[Stored entries]

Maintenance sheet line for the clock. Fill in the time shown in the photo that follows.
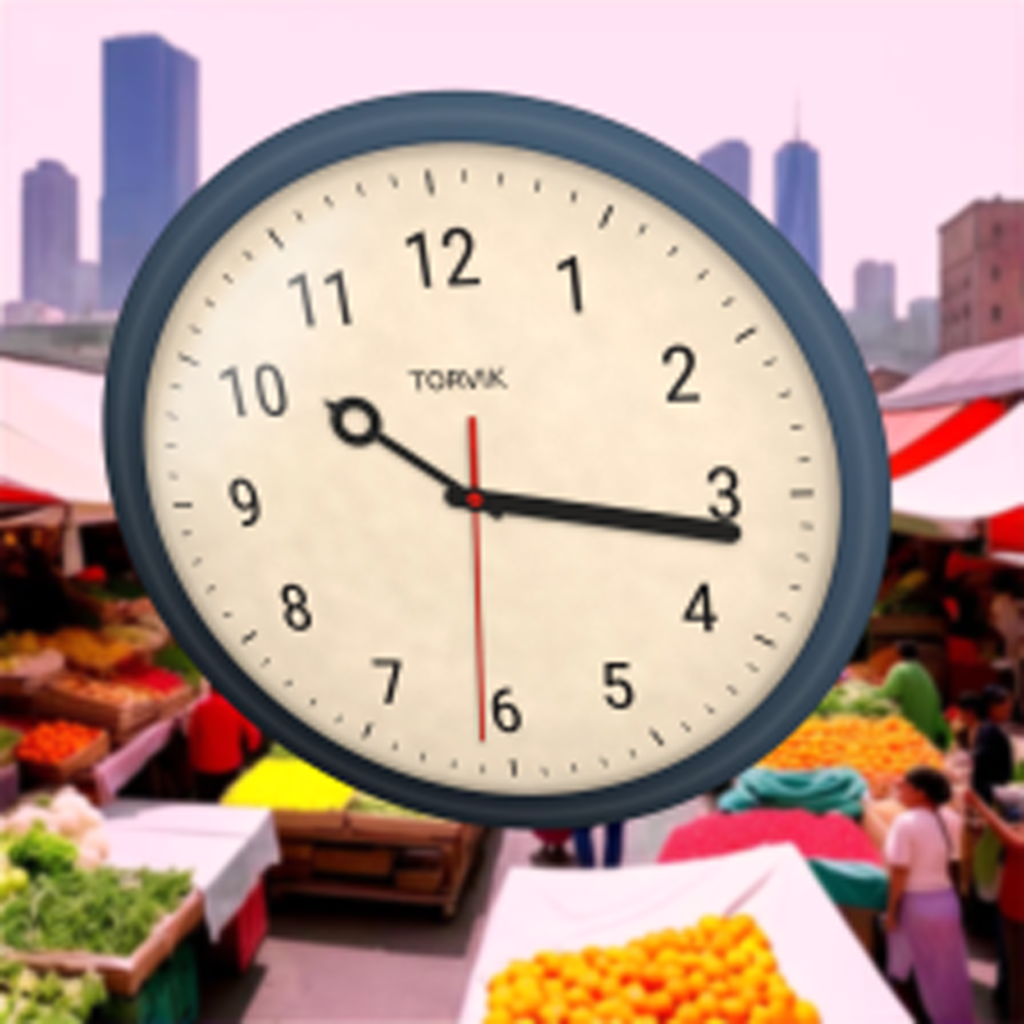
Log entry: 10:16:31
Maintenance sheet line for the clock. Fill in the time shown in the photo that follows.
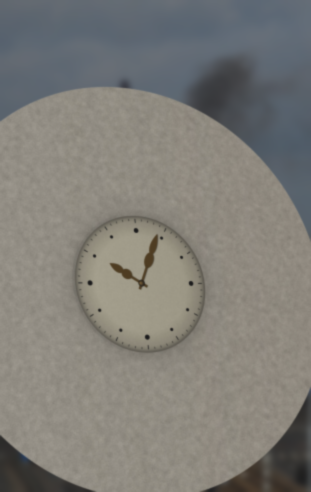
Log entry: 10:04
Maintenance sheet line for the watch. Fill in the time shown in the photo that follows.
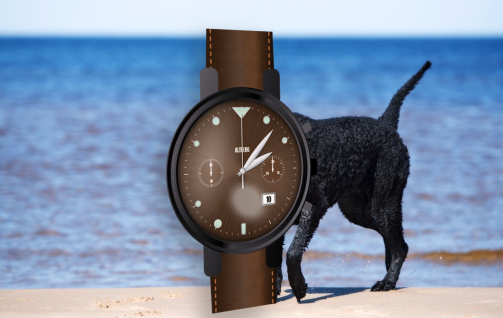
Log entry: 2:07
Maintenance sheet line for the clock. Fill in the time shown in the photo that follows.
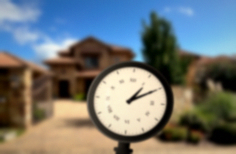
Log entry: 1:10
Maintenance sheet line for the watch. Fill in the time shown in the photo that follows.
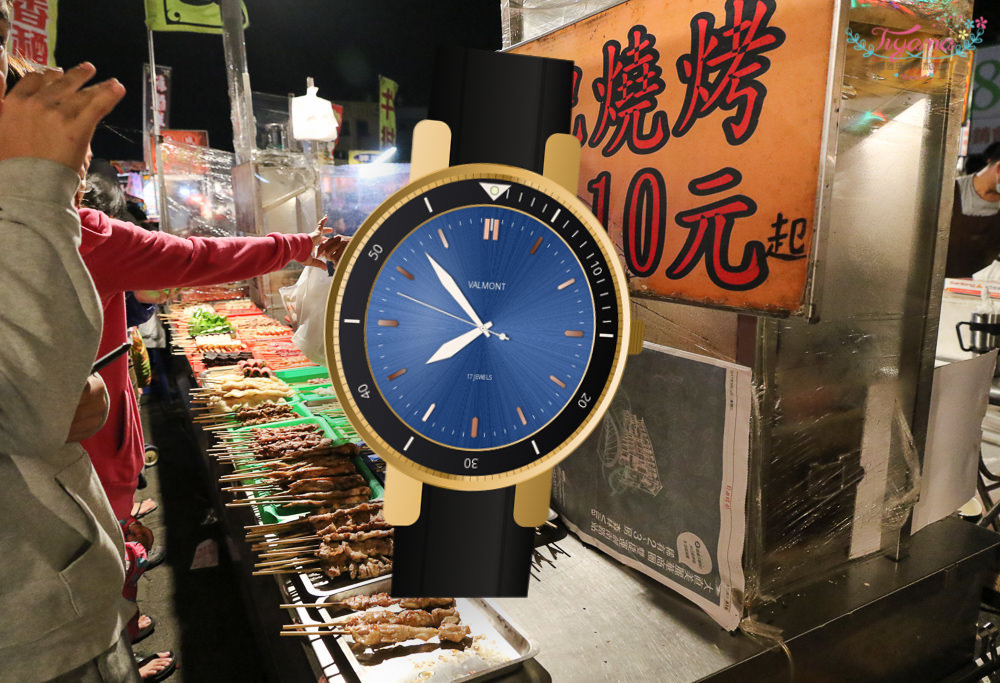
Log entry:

---

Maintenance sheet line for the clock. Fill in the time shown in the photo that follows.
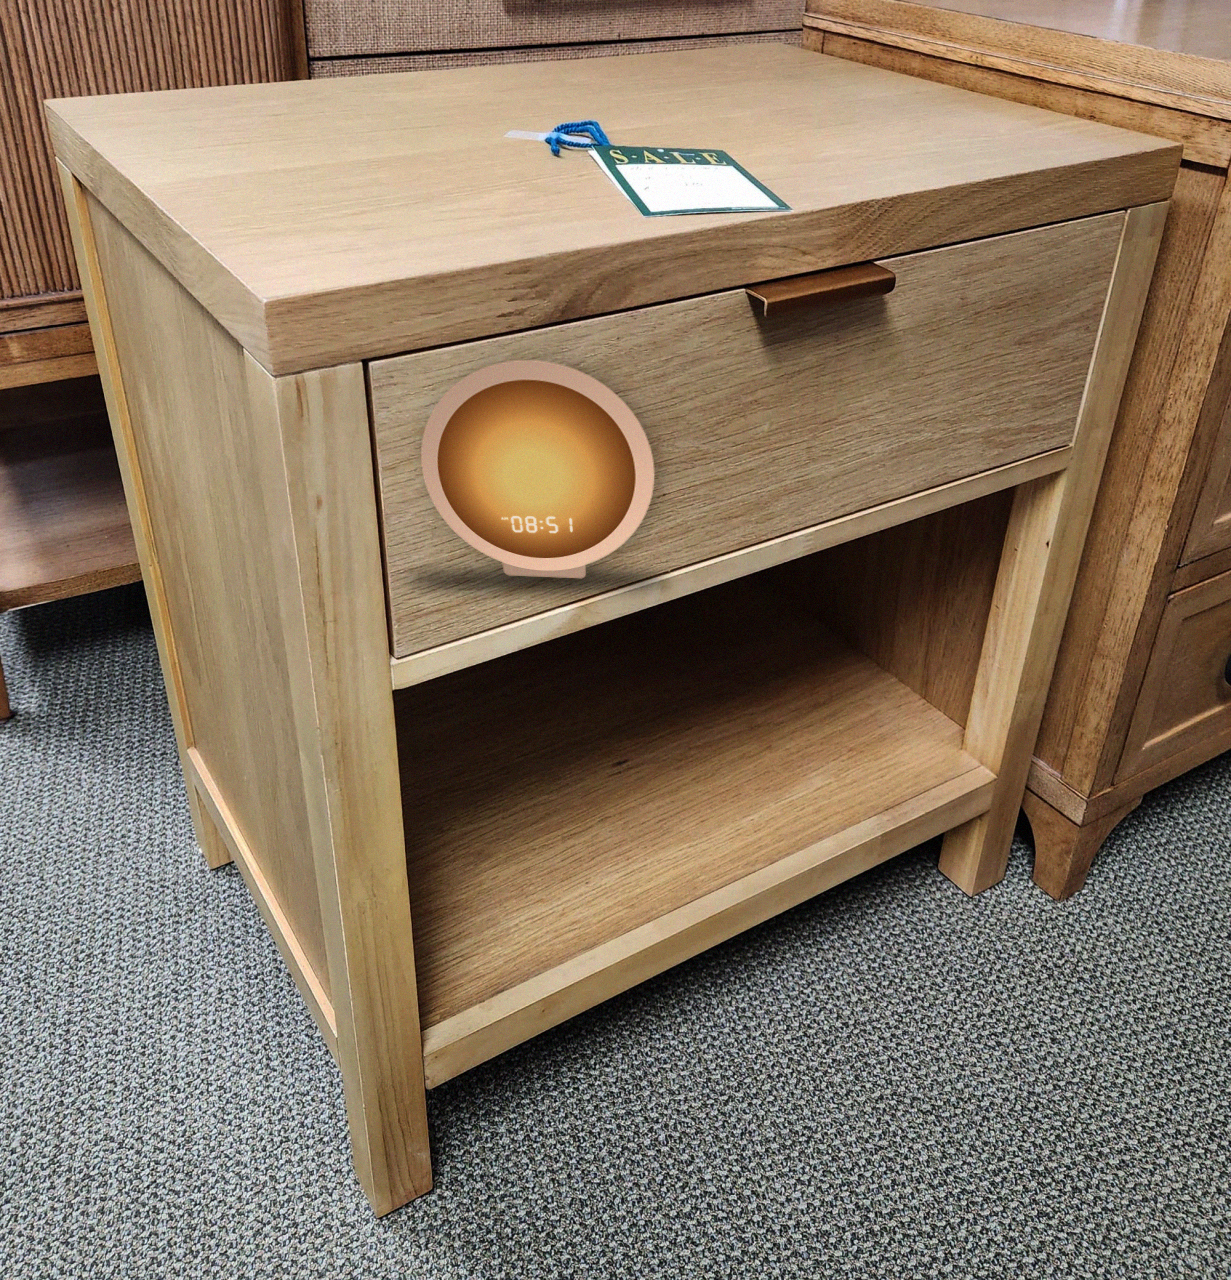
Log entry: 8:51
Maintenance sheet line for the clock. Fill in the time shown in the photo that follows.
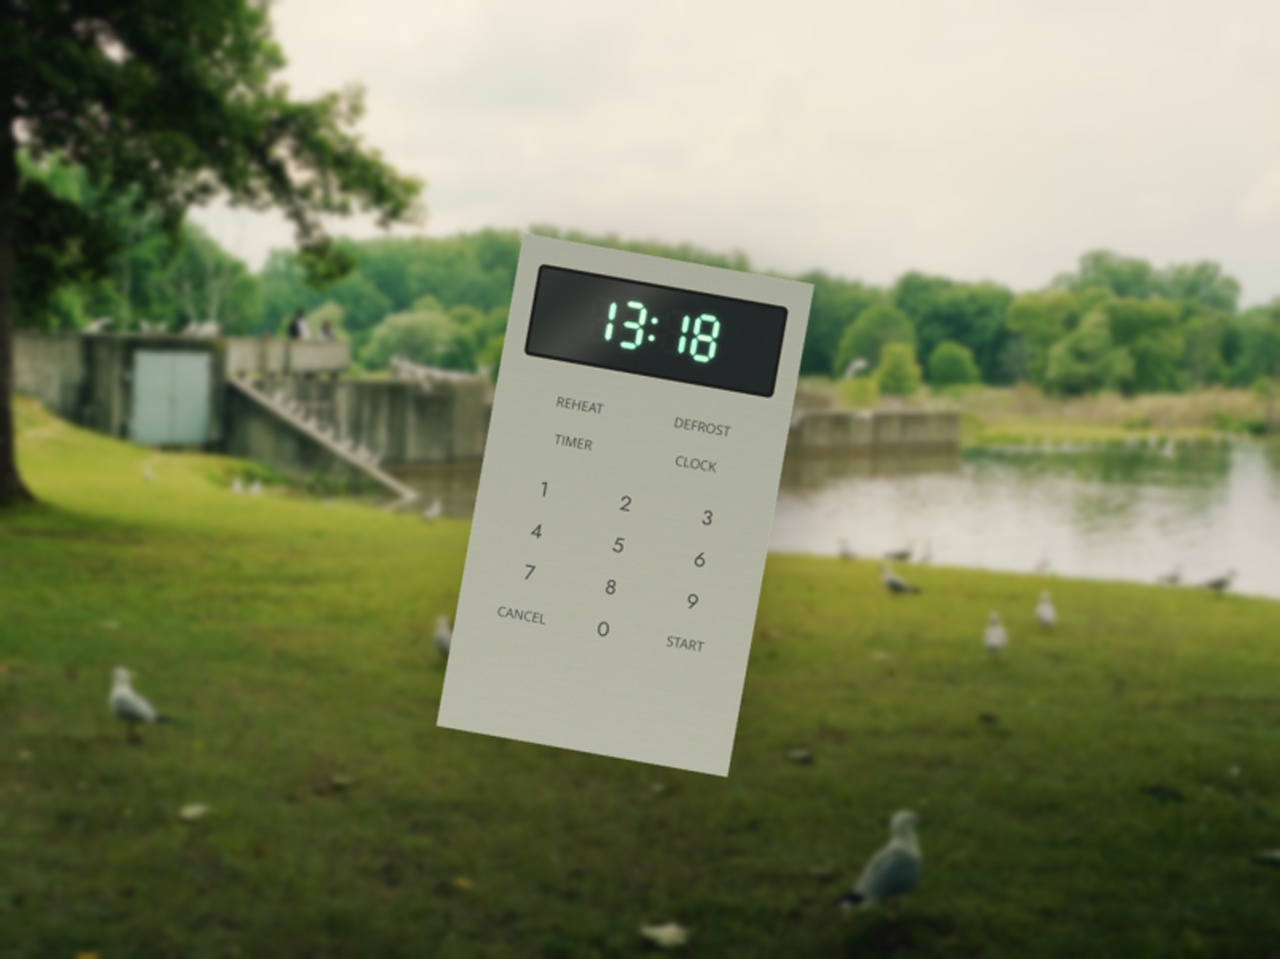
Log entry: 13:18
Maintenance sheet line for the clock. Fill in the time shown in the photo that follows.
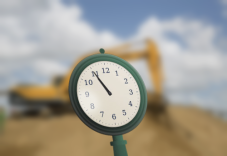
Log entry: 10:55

Given instruction: Please count the lines of the data above that contain the word "entry", and give only the number.

Answer to the problem: 8